00:41, Cibeles. Arde la llama del monumento a las víctimas del coronavirus que el Ayuntamiento de Madrid ha instalado ante la fuente de la diosa frigia. A Cibeles no se viene ya a celebrar las copas de Europa conquistadas por el Real Madrid, sino a homenajear a los muertos por covid-19. Las banderas de la fuente ondean a media asta –algo que joderá sobremanera al alcalde de Valladolid–. Una flota de autobuses nocturnos sestea en el Paseo del Prado. Ante la Casa de América, tres agentes de seguridad hablan de la manifestación automovilística que, pocas horas después, celebrará Vox entre Atocha y Colón. Cuando nos marchamos, en mi cabeza suena el “A la sombra de un león” de Ana Belén y Sabina.

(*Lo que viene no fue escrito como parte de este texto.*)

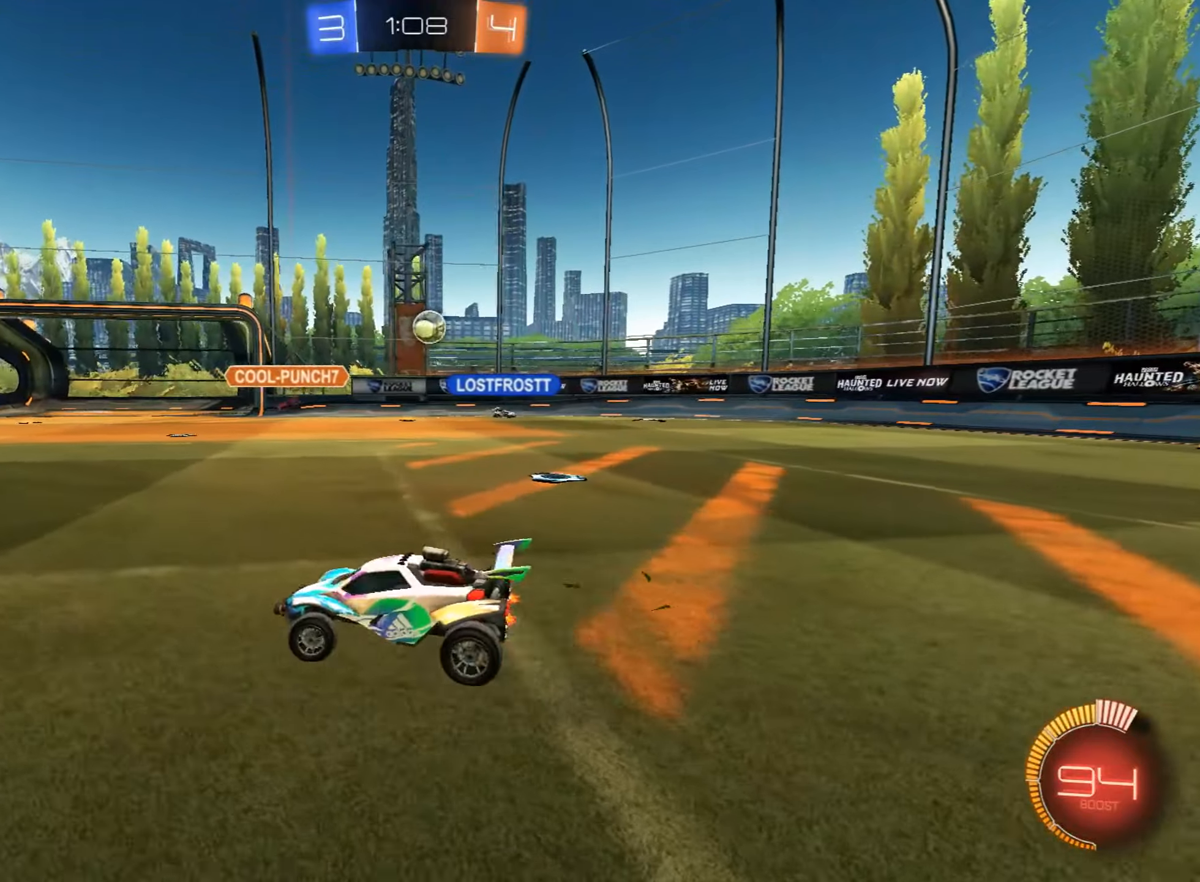
{"dt_ms": 493, "buttons": ["R2"], "left_stick": "left", "events": [[51, "L2", "up"], [68, "R2", "down"], [153, "SQUARE", "down"], [323, "SQUARE", "up"]]}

00:55, Puerta de Alcalá. Un lazo negro cubre el arco central del monumento. Jeosm realiza sus últimos disparos y abandonamos ese paisaje quebrado, inconcebible hace poco más de dos meses. Comentamos que, salvo rebrote o nueva epidemia –no sólo vírica: ambos creemos que vienen tiempos muy oscuros–, no volveremos a vivir una noche así. Que, porque tenemos salvoconducto –¡ojo al término!– zendiano, pero que, si no, estaríamos vulnerando, ni más ni menos, que un toque de queda. Nos despedimos en Cibeles, donde el marqués de Villaverde pilla un taxi rumbo a Mordor. Vuelvo a casa caminando. En mi MP3, Bunbury canta: “Todo es irreal y escurridizo. / La gente es como es / y no se hable más”.